(9 years, 12 months ago)
Lords ChamberMy Lords, I, too, support my noble friend in this. I cannot understand why the utilities feel that they might incur huge costs in sending out paper bills. After all, they tell us how easy it is to use, how much better it is to use. Well, then, their customers will be convinced and they will do it that way. Of course, some will not, because, as my noble friends have said, not everybody at the moment has access to the internet. There are a number of elderly people, in particular, who find it difficult to manage it. Yes, they will move on in due course; why can we not decently wait for them to do so, and be replaced by all these vibrant, young people who can manage such things?
I also have some reservations about how one actually speaks to organisations such as utilities, which have now become terribly efficient, when you want to do something which is not exactly in the line of what they have anticipated. Of course, there is a phone number for you to ring, is there not? You then find you are speaking to a computer and the computer does not understand what you are saying, because what you are asking has not been programmed into it. Why should those of us who do not want to go down this modern route have to pay for those costs?
If I sound a bit edgy about this, it is because I had a problem yesterday with one organisation. I shall not mention which one, out of kindness. I rang the telephone number and, after a while, I could see that all I was doing was increasing my telephone bill. In some irritation I put my coat on and walked to their office in town. I stood in a queue, waiting to meet a human, and eventually I found a human. She was very helpful and said, “Oh, I can deal with that. I can get you a print-off”. She gave me a print-off and I came back quite pleased. I sat down and then realised that the print-off was not for the dates which I had asked for. So I put my coat on again and walked back.
This is a story of our times—dealing with these people. I find it extremely irritating that the programme is always right and the customer is always wrong. For that reason, I shall support my noble friend tonight. As I say, if we are wrong, and if it is such a beautiful system which all the utilities have introduced, it will not be a problem for them, because nobody will want to do it the way that my noble friend has suggested and all will be well—but I suspect that it will not be.
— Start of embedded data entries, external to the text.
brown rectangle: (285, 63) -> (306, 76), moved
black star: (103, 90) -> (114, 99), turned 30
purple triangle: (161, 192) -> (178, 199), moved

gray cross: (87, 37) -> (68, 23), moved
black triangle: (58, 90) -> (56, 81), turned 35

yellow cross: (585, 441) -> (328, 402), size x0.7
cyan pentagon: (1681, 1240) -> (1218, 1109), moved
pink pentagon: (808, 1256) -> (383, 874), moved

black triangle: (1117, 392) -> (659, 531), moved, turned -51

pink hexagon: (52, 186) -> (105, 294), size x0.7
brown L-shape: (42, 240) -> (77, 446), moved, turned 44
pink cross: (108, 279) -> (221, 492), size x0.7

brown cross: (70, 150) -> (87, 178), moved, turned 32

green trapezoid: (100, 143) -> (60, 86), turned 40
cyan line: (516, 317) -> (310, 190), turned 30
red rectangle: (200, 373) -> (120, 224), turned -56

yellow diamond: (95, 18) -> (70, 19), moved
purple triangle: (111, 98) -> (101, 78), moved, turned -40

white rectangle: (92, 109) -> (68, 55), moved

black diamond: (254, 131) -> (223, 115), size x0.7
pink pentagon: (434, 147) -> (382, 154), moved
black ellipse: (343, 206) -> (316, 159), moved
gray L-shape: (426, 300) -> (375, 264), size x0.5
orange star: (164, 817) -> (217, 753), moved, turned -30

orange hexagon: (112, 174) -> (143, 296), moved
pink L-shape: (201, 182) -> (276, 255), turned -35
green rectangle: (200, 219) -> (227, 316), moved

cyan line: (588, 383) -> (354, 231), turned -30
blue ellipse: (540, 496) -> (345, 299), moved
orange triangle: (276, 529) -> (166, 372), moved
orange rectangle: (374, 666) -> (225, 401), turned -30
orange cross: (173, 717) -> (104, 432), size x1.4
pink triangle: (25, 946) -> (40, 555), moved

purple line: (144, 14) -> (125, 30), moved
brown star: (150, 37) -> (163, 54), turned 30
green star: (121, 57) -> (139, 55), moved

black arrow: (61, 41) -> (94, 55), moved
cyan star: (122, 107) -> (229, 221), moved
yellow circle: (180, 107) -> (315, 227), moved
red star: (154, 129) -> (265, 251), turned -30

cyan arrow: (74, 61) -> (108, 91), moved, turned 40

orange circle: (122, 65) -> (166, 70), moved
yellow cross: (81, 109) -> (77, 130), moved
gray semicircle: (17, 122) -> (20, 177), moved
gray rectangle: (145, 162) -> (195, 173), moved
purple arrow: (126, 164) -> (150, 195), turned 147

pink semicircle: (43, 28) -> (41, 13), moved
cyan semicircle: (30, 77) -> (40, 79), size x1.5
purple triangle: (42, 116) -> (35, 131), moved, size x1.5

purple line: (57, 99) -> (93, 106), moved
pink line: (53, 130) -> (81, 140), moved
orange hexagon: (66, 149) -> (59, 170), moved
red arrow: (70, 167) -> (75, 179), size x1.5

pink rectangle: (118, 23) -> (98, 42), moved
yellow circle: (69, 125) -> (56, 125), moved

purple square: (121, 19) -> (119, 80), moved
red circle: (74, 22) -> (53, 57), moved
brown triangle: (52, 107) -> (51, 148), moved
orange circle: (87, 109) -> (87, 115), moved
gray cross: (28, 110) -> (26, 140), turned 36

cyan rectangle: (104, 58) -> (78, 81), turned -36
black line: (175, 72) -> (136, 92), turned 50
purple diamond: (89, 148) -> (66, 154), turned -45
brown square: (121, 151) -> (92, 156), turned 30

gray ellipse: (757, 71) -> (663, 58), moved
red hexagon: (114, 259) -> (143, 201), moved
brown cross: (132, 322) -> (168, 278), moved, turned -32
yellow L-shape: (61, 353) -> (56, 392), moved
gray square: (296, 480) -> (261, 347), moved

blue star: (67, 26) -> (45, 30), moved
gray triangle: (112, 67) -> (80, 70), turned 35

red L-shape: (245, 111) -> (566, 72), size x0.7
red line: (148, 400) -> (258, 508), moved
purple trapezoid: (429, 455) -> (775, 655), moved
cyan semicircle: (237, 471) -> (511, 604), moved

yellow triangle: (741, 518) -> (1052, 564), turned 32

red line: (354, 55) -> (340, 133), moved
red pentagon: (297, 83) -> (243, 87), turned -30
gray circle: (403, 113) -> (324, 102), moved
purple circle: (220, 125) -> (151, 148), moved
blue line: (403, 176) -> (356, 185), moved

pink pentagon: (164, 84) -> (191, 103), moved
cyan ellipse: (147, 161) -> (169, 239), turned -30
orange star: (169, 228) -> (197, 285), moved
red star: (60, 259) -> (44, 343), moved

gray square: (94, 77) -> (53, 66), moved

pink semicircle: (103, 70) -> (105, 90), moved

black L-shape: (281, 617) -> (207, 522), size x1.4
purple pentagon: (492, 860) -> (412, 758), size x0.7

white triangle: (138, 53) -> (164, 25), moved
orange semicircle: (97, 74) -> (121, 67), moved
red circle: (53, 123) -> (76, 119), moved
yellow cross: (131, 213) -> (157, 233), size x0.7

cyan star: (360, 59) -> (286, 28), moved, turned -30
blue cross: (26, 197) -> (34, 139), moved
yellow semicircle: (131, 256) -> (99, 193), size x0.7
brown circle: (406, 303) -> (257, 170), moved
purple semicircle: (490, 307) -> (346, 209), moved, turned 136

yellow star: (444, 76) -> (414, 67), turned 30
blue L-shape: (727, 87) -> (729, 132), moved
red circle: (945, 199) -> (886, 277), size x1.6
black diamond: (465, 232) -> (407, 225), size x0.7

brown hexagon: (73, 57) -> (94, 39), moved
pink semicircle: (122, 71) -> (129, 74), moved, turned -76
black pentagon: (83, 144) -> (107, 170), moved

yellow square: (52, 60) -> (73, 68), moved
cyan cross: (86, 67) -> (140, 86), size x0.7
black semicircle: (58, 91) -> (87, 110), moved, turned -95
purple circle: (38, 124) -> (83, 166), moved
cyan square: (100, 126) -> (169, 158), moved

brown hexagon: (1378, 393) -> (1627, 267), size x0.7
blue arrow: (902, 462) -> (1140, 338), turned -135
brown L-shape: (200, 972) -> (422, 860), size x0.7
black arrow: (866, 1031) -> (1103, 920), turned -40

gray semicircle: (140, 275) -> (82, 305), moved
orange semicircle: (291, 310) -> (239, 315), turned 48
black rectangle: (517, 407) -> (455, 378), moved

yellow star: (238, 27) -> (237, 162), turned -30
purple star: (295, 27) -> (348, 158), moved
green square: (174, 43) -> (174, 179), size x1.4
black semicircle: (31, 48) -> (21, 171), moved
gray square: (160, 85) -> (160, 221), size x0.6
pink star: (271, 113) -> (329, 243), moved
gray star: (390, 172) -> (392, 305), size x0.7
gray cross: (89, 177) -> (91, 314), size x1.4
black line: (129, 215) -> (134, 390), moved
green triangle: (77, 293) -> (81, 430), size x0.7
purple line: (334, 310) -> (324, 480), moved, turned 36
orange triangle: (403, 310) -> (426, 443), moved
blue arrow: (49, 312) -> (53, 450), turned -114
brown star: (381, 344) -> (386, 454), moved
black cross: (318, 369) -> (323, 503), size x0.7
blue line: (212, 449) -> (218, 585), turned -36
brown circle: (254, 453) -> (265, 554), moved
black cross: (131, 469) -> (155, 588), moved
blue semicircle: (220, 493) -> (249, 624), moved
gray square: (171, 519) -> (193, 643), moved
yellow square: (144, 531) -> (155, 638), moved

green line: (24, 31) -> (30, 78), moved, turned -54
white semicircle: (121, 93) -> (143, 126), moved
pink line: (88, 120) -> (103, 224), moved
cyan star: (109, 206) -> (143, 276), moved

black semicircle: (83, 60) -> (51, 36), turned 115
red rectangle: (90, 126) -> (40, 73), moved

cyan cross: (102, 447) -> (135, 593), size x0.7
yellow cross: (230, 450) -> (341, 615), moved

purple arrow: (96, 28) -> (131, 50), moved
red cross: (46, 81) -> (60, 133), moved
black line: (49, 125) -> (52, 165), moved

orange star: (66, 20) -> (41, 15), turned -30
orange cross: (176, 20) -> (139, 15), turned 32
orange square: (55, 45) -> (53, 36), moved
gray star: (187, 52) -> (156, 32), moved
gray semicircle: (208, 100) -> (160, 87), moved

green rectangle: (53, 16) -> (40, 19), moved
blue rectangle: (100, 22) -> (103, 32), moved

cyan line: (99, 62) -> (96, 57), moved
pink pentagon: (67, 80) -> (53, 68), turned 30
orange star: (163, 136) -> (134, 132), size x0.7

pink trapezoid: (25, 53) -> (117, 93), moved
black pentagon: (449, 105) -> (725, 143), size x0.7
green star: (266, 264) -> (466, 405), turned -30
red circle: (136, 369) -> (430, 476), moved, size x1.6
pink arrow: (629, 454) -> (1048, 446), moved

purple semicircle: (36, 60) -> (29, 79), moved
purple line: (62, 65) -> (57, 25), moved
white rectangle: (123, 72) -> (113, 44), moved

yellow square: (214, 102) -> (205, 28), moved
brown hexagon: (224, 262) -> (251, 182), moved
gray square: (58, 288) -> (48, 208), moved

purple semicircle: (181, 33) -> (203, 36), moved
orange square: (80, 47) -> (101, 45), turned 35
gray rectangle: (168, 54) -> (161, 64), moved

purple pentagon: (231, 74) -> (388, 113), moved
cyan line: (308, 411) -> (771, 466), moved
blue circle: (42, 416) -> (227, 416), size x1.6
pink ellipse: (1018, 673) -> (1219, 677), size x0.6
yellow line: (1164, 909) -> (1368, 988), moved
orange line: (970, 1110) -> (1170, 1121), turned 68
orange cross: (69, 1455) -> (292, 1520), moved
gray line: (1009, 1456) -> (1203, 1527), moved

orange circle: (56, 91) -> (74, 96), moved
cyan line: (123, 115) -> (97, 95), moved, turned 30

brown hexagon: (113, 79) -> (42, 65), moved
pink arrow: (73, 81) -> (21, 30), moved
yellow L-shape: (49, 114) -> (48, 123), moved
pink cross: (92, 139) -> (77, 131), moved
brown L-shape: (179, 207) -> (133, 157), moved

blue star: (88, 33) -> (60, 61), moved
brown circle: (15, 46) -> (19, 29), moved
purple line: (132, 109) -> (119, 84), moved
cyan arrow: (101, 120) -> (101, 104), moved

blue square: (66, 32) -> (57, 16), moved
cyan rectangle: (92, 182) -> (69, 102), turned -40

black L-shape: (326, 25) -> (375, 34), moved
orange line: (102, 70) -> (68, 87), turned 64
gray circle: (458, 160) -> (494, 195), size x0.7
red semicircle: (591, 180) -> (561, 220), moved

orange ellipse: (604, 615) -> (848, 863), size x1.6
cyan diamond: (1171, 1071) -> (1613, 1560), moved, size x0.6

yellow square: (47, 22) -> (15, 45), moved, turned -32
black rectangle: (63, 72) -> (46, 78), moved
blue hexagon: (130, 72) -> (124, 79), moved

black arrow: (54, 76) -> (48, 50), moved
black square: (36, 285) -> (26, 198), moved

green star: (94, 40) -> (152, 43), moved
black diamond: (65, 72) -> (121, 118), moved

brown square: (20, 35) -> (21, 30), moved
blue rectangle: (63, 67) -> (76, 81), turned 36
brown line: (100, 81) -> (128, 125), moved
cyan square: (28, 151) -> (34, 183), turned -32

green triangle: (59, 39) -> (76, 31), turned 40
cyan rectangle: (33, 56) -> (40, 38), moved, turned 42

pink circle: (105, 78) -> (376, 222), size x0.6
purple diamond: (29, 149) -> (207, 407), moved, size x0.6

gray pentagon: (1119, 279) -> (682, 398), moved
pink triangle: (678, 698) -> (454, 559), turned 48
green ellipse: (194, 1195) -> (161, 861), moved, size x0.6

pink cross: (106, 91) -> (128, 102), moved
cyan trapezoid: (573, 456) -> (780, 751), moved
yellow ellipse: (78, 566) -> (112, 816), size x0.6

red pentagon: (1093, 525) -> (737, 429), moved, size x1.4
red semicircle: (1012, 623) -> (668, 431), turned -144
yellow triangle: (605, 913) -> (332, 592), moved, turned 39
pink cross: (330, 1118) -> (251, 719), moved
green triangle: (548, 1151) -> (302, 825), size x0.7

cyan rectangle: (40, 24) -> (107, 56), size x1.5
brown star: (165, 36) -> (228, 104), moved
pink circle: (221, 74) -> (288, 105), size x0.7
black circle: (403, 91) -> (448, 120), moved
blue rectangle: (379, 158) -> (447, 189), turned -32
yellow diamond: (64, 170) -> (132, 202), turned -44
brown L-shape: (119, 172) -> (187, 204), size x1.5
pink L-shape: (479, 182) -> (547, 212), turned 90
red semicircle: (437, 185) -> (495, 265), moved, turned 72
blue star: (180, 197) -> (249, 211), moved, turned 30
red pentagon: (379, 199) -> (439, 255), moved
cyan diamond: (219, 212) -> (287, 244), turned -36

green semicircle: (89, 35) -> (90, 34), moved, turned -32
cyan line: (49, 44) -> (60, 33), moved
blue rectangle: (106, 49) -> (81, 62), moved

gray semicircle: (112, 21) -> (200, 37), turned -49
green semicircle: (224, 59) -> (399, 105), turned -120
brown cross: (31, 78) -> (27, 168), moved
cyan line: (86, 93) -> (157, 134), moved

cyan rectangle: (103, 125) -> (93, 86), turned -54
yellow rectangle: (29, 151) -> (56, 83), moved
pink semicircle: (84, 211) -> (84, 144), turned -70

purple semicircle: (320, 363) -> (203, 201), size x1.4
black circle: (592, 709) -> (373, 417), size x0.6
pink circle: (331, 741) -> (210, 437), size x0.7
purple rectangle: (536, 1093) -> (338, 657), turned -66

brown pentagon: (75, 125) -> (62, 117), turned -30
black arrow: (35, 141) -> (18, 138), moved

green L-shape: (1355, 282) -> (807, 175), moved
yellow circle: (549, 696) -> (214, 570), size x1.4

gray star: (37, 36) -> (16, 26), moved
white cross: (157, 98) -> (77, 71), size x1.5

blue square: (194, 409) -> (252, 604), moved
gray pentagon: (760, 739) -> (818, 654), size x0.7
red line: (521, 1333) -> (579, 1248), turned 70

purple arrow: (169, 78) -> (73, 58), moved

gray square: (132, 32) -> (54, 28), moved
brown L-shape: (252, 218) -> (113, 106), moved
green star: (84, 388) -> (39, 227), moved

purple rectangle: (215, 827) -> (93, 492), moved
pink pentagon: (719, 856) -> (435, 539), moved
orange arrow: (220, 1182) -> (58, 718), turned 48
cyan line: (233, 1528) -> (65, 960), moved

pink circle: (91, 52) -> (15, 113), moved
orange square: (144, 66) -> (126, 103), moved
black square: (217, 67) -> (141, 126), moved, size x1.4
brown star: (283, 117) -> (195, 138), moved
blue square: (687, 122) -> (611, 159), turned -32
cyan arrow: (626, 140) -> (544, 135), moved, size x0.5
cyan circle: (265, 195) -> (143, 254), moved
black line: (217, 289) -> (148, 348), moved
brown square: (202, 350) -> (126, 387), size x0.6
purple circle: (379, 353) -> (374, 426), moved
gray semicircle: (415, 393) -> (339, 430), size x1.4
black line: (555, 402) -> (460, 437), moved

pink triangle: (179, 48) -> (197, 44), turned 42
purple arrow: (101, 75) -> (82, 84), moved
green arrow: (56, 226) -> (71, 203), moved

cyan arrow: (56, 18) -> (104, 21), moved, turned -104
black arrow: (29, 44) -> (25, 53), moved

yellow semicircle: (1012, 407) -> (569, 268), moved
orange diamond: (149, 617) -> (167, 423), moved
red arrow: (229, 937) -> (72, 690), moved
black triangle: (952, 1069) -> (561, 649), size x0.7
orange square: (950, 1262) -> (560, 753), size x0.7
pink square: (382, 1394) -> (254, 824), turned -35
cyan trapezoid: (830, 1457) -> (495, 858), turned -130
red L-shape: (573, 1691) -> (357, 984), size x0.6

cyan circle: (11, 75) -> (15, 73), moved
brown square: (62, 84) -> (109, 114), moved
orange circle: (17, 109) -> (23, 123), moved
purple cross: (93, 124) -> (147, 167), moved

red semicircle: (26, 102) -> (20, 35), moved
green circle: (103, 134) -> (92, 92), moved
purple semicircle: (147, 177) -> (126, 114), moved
My Lords, I support the noble Baroness in her attempt to get equal rights for consumers who want to have paper bills. It is about consumer rights. The utilities are huge. It is quite right that it is cheaper for them to send the e-mail. It is not cheaper for the very poor and the vulnerable, as the noble Baroness, Lady O’Cathain, pointed out to us. In the work that I do in social welfare, it is the poorer end, people in poverty and the vulnerable elderly who often do not have family who can do the direct debit for them who actually end up paying more of the bill. What I cannot understand is: if it is going to cost the utilities so much more to send these people paper, why do they constantly send me every week a bit of paper that says, “I think you should know that if you change your supplier, you can save two and thruppence a week,” or whatever it is—I am going back a bit and using that to give a picture of how people view these things.
We can remember that, many years ago, there was an attempt to phase out cheques. That was changed because so many older people could not manage their accounts without having a cheque. As the noble Lord said, as we all die out—all those people who are not in this computer age—there will not be a difficulty because all our children and young people are taught computing at school and use computers all the time. But the costs must be minimal, compared to the vast amounts being made by utilities, to enable people who are poor and vulnerable to manage their finances in a visible and transparent way that they can understand. That surely is what we should be looking for in consumer rights.